Directions: Without the pictures, repeat all of the data exactly as it appears below.

======== Records supplied

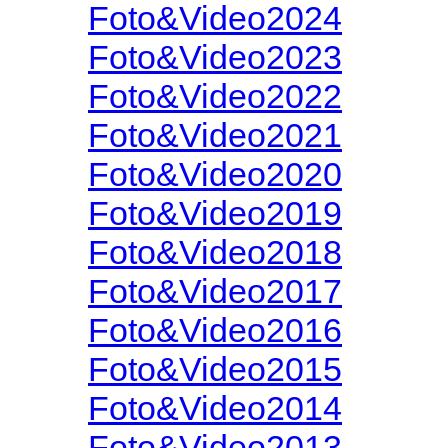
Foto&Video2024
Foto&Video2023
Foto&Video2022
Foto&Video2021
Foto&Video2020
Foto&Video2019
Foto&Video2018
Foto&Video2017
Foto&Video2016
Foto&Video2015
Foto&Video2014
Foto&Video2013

================

Answer section:
Foto&Video2024
Foto&Video2023
Foto&Video2022
Foto&Video2021
Foto&Video2020
Foto&Video2019
Foto&Video2018
Foto&Video2017
Foto&Video2016
Foto&Video2015
Foto&Video2014
Foto&Video2013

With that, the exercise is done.